Insurance can also be thrown onto this list of “challenges” when contractors are asked about things like Professional Indemnity cover or Performance Bonds. One of the most frequent questions we get concern JCT options – i.e., how should works be insured when working under a JCT template.

 

JCT options are as follows: 

  • Option A – The Contractor is responsible for taking out and maintaining joint names All Risk insurance in respect of new works.
  • Option B – The end client is responsible for taking out and maintaining joint names All Risk insurance in respect of new works.
  • Option C – Where there are existing structures, the end client is responsible for maintaining insurance on both the existing structure and new works.

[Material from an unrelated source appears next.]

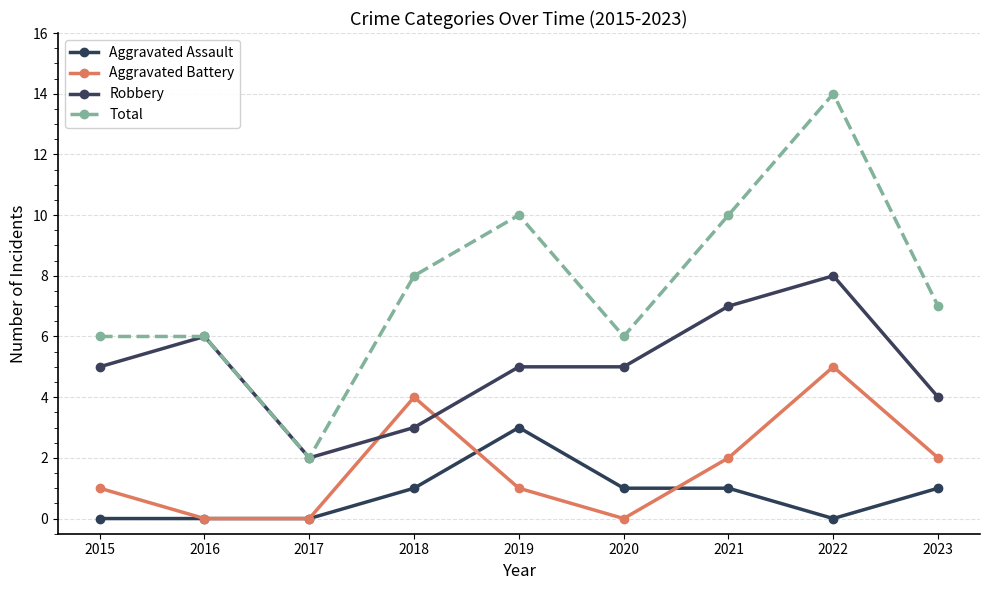

Is it true that Aggravated Assault equals 1 at 2018?

True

Options A and B are straightforward and account for majority of examples under JCT concerning new works. So, is it preferable to insure under option A or B? This depends entirely on the relationship between Contractor and end client as the choice determines which party administers the policy and by extension will be in first receipt of all settlement monies should a claim have to be made for repair/reinstatement of the works. The end client may prefer option B to maintain control of the policy and limit exposure should the contractor become insolvent and fall into administration. In such a scenario, the end client can potentially lose out on part of insurance settlement should the Administrator allocate claims monies elsewhere to settle outstanding debts and so option C allows the end client to avoid such an outcome.

 

Alternatively, when existing structures are involved, it’s unappealing for a Contractor that works to fine margins to take on responsibility for new works as well as an existing structure. Option C would be the most practical solution for all parties involved, as whilst a contractors own Public Liability insurance will cover third party injury or damage there’s no guarantee cover will respond or meet costs in a way that is acceptable to the end client. This doesn’t mean to say Option C is a failsafe solution all of the time. The position can be complicated if the end client be a tenant of the existing structure and so the landlords own insurable interest and exposure must also be considered.

Ultimately, every option should be considered within context of the contract itself and so its recommended you utilise the expertise of your broker when considering the different options under JCT.